In a speech to the Mutual Fund Directors Forum (MFDF) on March 29, 2016, SEC Chair Mary Jo White acknowledged that regulators should not completely overload fund directors with additional responsibilities or confuse strong oversight with micromanagement of a fund.

The SEC must “be sensitive to where a director’s oversight responsibility could cross the line into day-to-daymanagement,” she said. Drawing an appropriate line is a challenge, she added, “one that the SEC is grappling with,” as it considers proposed rules governing liquidity risk management and derivatives, among others, that are “designed to address the increasingly complex portfolios and operations of mutual funds and ETFs.” 

Evolving role – anticipating potential future risks. As mutual funds have grown in size, complexity and importance, Chair White said, investment strategies have evolved as funds increasingly invest in less liquid securities and use more derivatives. These developments were followed by new risks and challenges. As a result, the responsibilities of fund directors have also evolved.

Just as the SEC is recalibrating its regulatory program, Chair White said, fund directors also must adjust to growing responsibilities to ensure that funds are “fully addressing current and potential future risks.” To be actively engaged and anticipate “the emerging problems of tomorrow,” fund directors should:

  • Ask tough questions of management to ensure that funds are prepared to handle new risks;
  • Ensure that service providers have robust plans and procedures;
  • Determine whether managers have identified potential harms and whether they are ready to handle them;
  • Go beyond generalities and ask specific questions;
  • Understand whether any links may exist between liquidity and valuation with respect to the funds they oversee;
  • Ask whether management has considered back-up systems and redundancies of critical services providers; and
  • Make sure that funds employ “robust, state-of-the-art prevention, detection and response plans” to address cybersecurity risk.

Oversight, not day-to-day management. While reminding fund directors of their ever-expanding responsibilities, Chair White acknowledged that the SEC should not completely overload directors with additional responsibilities or confuse strong oversight with the management of the fund: “The role of the board is to provide independent oversight of these and other critical functions, and to approve compliance policies and procedures, not to perform them.”

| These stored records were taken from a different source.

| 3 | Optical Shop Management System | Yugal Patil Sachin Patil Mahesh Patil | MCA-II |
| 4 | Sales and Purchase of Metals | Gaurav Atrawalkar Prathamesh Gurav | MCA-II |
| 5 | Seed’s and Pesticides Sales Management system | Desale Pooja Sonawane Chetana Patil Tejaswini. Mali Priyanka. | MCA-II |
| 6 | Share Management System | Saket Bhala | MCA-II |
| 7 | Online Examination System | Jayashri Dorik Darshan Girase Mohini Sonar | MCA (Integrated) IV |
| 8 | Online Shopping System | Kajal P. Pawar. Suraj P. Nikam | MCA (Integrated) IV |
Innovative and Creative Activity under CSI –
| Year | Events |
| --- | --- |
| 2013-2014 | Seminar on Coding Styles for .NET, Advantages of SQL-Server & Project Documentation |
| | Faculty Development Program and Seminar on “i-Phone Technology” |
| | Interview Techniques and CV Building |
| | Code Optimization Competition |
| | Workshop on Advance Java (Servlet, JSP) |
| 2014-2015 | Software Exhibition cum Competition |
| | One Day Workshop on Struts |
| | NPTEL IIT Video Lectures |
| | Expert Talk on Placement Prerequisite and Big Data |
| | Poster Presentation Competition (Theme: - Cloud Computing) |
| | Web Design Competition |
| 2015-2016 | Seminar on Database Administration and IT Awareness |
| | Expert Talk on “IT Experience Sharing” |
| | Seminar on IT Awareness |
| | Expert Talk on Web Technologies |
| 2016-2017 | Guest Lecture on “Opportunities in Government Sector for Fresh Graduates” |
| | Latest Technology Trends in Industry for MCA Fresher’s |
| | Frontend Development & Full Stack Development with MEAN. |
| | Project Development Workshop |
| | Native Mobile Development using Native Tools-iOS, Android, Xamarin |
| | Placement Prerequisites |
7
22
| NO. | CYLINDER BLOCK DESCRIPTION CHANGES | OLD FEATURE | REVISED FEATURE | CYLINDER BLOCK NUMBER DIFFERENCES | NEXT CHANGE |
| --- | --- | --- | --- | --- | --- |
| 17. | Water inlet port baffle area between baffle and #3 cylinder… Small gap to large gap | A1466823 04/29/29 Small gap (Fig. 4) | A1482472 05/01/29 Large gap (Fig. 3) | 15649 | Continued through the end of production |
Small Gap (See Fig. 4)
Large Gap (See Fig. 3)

The SEC, she said, should be sensitive to where a director’s oversight responsibility could cross the line into dayto-day management. However, drawing this line is a challenge, especially as the SEC grapples with its regulatory initiatives concerning liquidity risk management, derivatives and compliance in general.

To sue or not to sue, that is the question. Chair White said that directors who exercise their responsibilities effectively, perform their oversight role with diligence and skill, and operate in good faith, should not fear that the SEC will second guess them. But, she succinctly stated that “[w]hen directors fail to perform their duties, they should expect action to punish and deter such conduct.” She defended recent SEC enforcement actions against independent directors as examples of when directors failed to fulfill their responsibilities. She disagrees with the notion that the SEC acted too aggressively in these cases.


Chair White clearly intended to address suggestions that the new proposed rules’ requirements would impose on fund directors may tiptoe away from traditional oversight and inch closer to micromanagement.

She also sought to dispel the notion that fund directors are now walking enforcement targets. While her remarks may bring some comfort, they do nothing to change the reality that the role of fund directors is evolving as directors face increasingly complex portfolios and operations. The growing complexity undoubtedly will require directors to shift their focus. 

Chair White’s bottom line: as long as you are fully informed, act in good faith with diligence and skill, the SEC will not sue you. On the other hand, if you fail to perform your duties, it will bring enforcement actions. Of course, the devil is in the details, and directors still face dual challenges: where to draw the line between oversight and micromanagement and how much diligence and skill is needed to avoid regulatory second guessing. These are still open issues.